Lucy says “I am a Transformer. I transform simple electronics into cool gadgets, I transform science into Plain English, I transform problems into opportunities. I am also a catalyst. I am interested in everything around me, and can often see ways of putting two ideas from very different fields together into one package.”


After realising that life had got a little dull, Lucy has decided to do something memorable at least once a month. And work on fun stuff.

Now her life is much more interesting!


Formal education culminated in Lucy being given a doctorate for playing with bubbles. She is also a Chartered Engineer and Fellow of the Institution of Mechanical Engineers, a Fellow of the Royal Astronomical Society and Fellow of the British Interplanetary Society and a member of the Association of British Science Writers. She also has a City and Guilds in Woodturning.

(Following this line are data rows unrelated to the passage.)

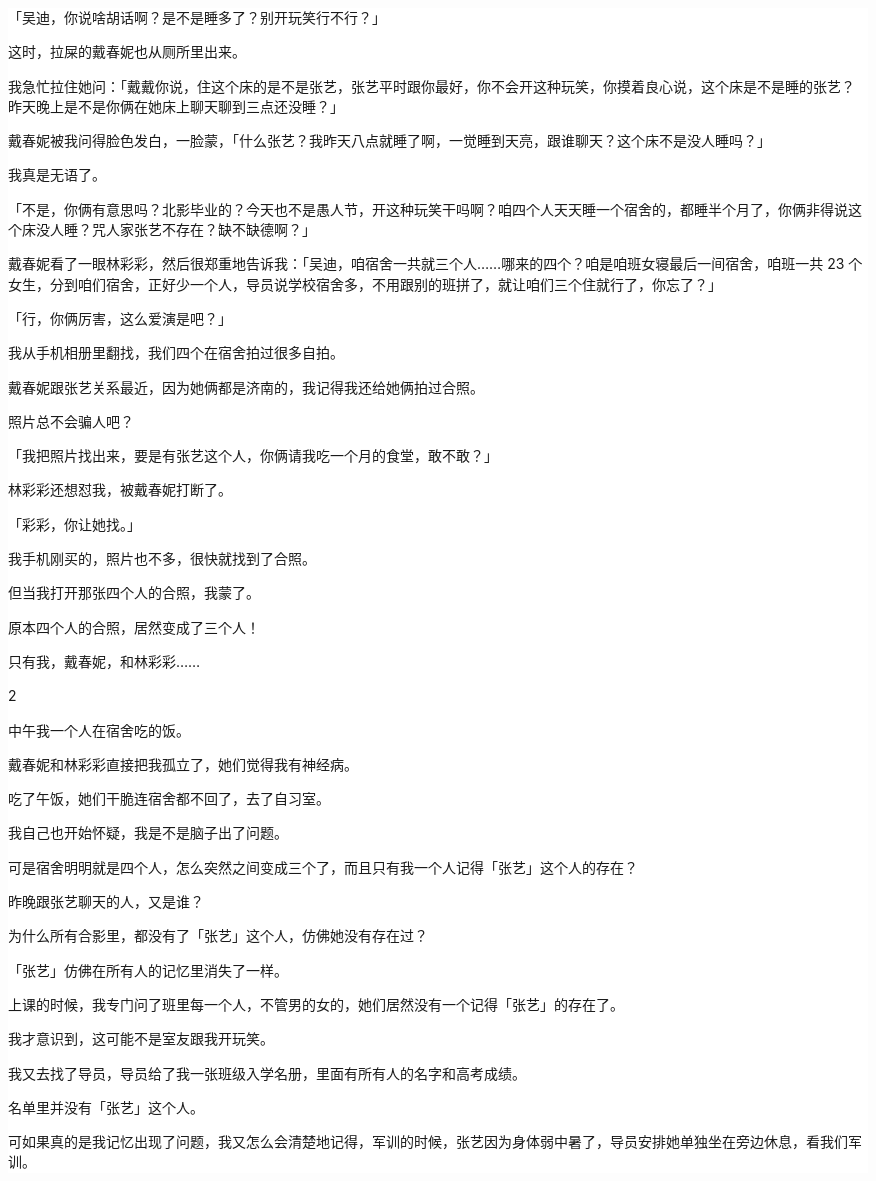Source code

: 「吴迪，你说啥胡话啊？是不是睡多了？别开玩笑行不行？」

这时，拉屎的戴春妮也从厕所里出来。

我急忙拉住她问：「戴戴你说，住这个床的是不是张艺，张艺平时跟你最好，你不会开这种玩笑，你摸着良心说，这个床是不是睡的张艺？昨天晚上是不是你俩在她床上聊天聊到三点还没睡？」

戴春妮被我问得脸色发白，一脸蒙，「什么张艺？我昨天八点就睡了啊，一觉睡到天亮，跟谁聊天？这个床不是没人睡吗？」

我真是无语了。

「不是，你俩有意思吗？北影毕业的？今天也不是愚人节，开这种玩笑干吗啊？咱四个人天天睡一个宿舍的，都睡半个月了，你俩非得说这个床没人睡？咒人家张艺不存在？缺不缺德啊？」

戴春妮看了一眼林彩彩，然后很郑重地告诉我：「吴迪，咱宿舍一共就三个人……哪来的四个？咱是咱班女寝最后一间宿舍，咱班一共 23 个女生，分到咱们宿舍，正好少一个人，导员说学校宿舍多，不用跟别的班拼了，就让咱们三个住就行了，你忘了？」

「行，你俩厉害，这么爱演是吧？」

我从手机相册里翻找，我们四个在宿舍拍过很多自拍。

戴春妮跟张艺关系最近，因为她俩都是济南的，我记得我还给她俩拍过合照。

照片总不会骗人吧？

「我把照片找出来，要是有张艺这个人，你俩请我吃一个月的食堂，敢不敢？」

林彩彩还想怼我，被戴春妮打断了。

「彩彩，你让她找。」

我手机刚买的，照片也不多，很快就找到了合照。

但当我打开那张四个人的合照，我蒙了。

原本四个人的合照，居然变成了三个人！

只有我，戴春妮，和林彩彩……

2

中午我一个人在宿舍吃的饭。

戴春妮和林彩彩直接把我孤立了，她们觉得我有神经病。

吃了午饭，她们干脆连宿舍都不回了，去了自习室。

我自己也开始怀疑，我是不是脑子出了问题。

可是宿舍明明就是四个人，怎么突然之间变成三个了，而且只有我一个人记得「张艺」这个人的存在？

昨晚跟张艺聊天的人，又是谁？

为什么所有合影里，都没有了「张艺」这个人，仿佛她没有存在过？

「张艺」仿佛在所有人的记忆里消失了一样。

上课的时候，我专门问了班里每一个人，不管男的女的，她们居然没有一个记得「张艺」的存在了。

我才意识到，这可能不是室友跟我开玩笑。

我又去找了导员，导员给了我一张班级入学名册，里面有所有人的名字和高考成绩。

名单里并没有「张艺」这个人。

可如果真的是我记忆出现了问题，我又怎么会清楚地记得，军训的时候，张艺因为身体弱中暑了，导员安排她单独坐在旁边休息，看我们军训。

Please feel free to use this as an intro for Lucy’s talks etc.:

“I am a Fellow of the Institution of Mechanical Engineers, problem solver, maker and Judge on the recent series of BBC Robot Wars.

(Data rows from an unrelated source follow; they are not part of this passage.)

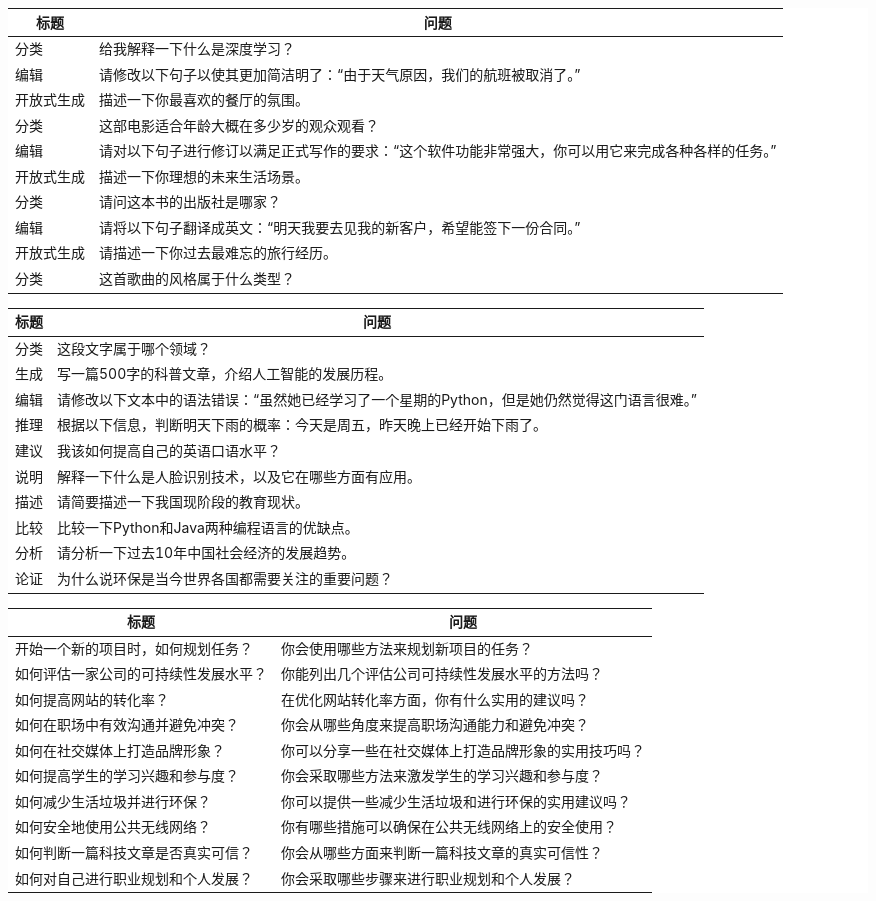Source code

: | 标题 | 问题 |
| --- | --- |
| 分类 | 给我解释一下什么是深度学习？ |
| 编辑 | 请修改以下句子以使其更加简洁明了：“由于天气原因，我们的航班被取消了。” |
| 开放式生成 | 描述一下你最喜欢的餐厅的氛围。 |
| 分类 | 这部电影适合年龄大概在多少岁的观众观看？ |
| 编辑 | 请对以下句子进行修订以满足正式写作的要求：“这个软件功能非常强大，你可以用它来完成各种各样的任务。” |
| 开放式生成 | 描述一下你理想的未来生活场景。 |
| 分类 | 请问这本书的出版社是哪家？ |
| 编辑 | 请将以下句子翻译成英文：“明天我要去见我的新客户，希望能签下一份合同。” |
| 开放式生成 | 请描述一下你过去最难忘的旅行经历。 |
| 分类 | 这首歌曲的风格属于什么类型？ |

|标题|问题|
|---|---|
|分类|这段文字属于哪个领域？|
|生成|写一篇500字的科普文章，介绍人工智能的发展历程。|
|编辑|请修改以下文本中的语法错误：“虽然她已经学习了一个星期的Python，但是她仍然觉得这门语言很难。”|
|推理|根据以下信息，判断明天下雨的概率：今天是周五，昨天晚上已经开始下雨了。|
|建议|我该如何提高自己的英语口语水平？|
|说明|解释一下什么是人脸识别技术，以及它在哪些方面有应用。|
|描述|请简要描述一下我国现阶段的教育现状。|
|比较|比较一下Python和Java两种编程语言的优缺点。|
|分析|请分析一下过去10年中国社会经济的发展趋势。|
|论证|为什么说环保是当今世界各国都需要关注的重要问题？|

| 标题 | 问题 |
| --- | --- |
| 开始一个新的项目时，如何规划任务？ | 你会使用哪些方法来规划新项目的任务？ |
| 如何评估一家公司的可持续性发展水平？ | 你能列出几个评估公司可持续性发展水平的方法吗？ |
| 如何提高网站的转化率？ | 在优化网站转化率方面，你有什么实用的建议吗？ |
| 如何在职场中有效沟通并避免冲突？ | 你会从哪些角度来提高职场沟通能力和避免冲突？ |
| 如何在社交媒体上打造品牌形象？ | 你可以分享一些在社交媒体上打造品牌形象的实用技巧吗？ |
| 如何提高学生的学习兴趣和参与度？ | 你会采取哪些方法来激发学生的学习兴趣和参与度？ |
| 如何减少生活垃圾并进行环保？ | 你可以提供一些减少生活垃圾和进行环保的实用建议吗？ |
| 如何安全地使用公共无线网络？ | 你有哪些措施可以确保在公共无线网络上的安全使用？ |
| 如何判断一篇科技文章是否真实可信？ | 你会从哪些方面来判断一篇科技文章的真实可信性？ |
| 如何对自己进行职业规划和个人发展？ | 你会采取哪些步骤来进行职业规划和个人发展？ |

I am a cheerleader for the Maker Industry and Founded the Guild of Makers (www.guildofmakers.org). I also have a PhD in Bubbles (Fluid Dynamics), a City in Guilds in Woodturning and a Cycling Proficiency Certificate.

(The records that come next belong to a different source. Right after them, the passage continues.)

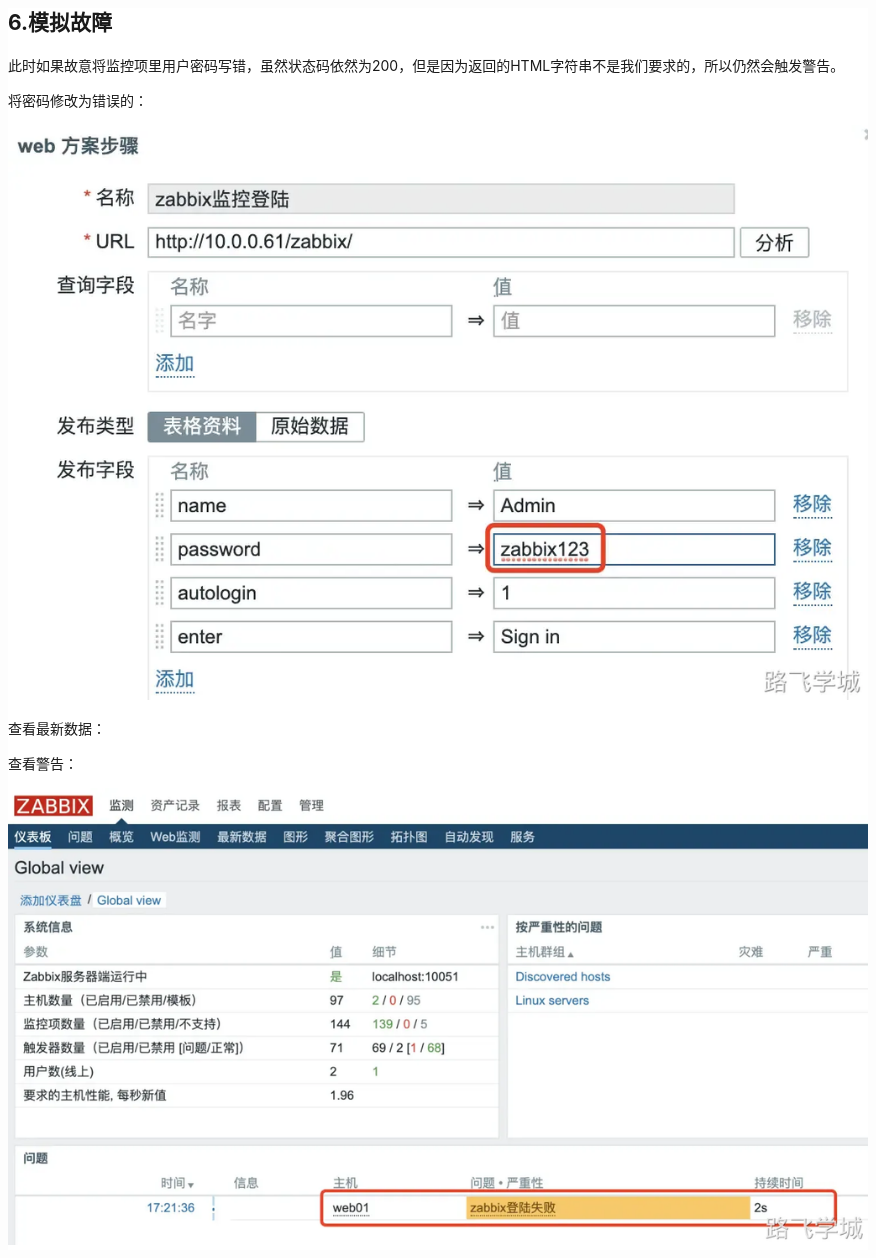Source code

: ## 6.模拟故障

此时如果故意将监控项里用户密码写错，虽然状态码依然为200，但是因为返回的HTML字符串不是我们要求的，所以仍然会触发警告。

将密码修改为错误的：

![img](./attachments/1716349349115-a29c29ca-1e8a-4c74-a0d1-0a98bec0edef.webp)

查看最新数据：

查看警告：

![img](./attachments/1716349349187-c667fd9c-b880-4f1c-9ffb-210ff6ce0501.webp)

My family make things – from spinning to woodwork, metalwork to embroidery. Making is such a integral part of my life that it was only recently that I realised I am a “maker” first and an “engineer” second.  To me it’s like saying I’m 5’6″ or have blue eyes. It’s just part of what I am. But I’ve realised not everyone is encouraged to make or even know what a maker is. I aim to change that.”

I am thrilled to have been recognised by the Royal Academy of Engineering (RAEng) for my “innovative promotion of engineering to the public” – I was highly commended for the Rooke Award. The Awards committee held up “Dr Rogers as an example of how an individual can leverage the power of social media and the internet to make an impact.” (Press Release on RAEng Website.)


It’s great to think that I can, and have, made a difference – just by tweeting factoids that I find interesting and blogging about things I have been playing with and making. ISSWave started as a bit of fun between friends, and is still continuing with many people around the world looking up, and waving to the astronauts aboard the International Space Station, as it passes overhead.

I learnt at Singularity University that current technology means one person can make a huge impact on the world. We sometimes see this in the news in a negative way – “lone gunman kills …” etc., but I believe we can embrace the potential and use it for good. Just look at what Jack Andraka has done. At age 15 he invented an inexpensive and sensitive dipstick-like sensor for the rapid and early detection of pancreatic, ovarian and lung cancers – mainly by hard work and the use of the internet. Here’s his TEDxOrangeCoast talk.

I’ve accepted the challenge to “Positively Affect Lives” tweeting is just a part of it. Sometimes I do wonder if I’m tweeting into a silent ether – so this recognition is wonderful and spurs me on.

Talk the talk

Lucy is a brilliant communicator with the engineering experience to back it up. She had the audience captivated with her fun and informative keynote at the launch of the Wuthering Bytes festival 2016.

Andrew Back, Managing Director AB Open, Wuthering Bytes Festival Organisers.

Write on

My only complaint about the writing of Lucy Rogers is that there isn’t enough of it.

Tim Radford, former science editor of the Guardian.

I am an IoT anarchist, I hack robot dinosaurs and I tell stories.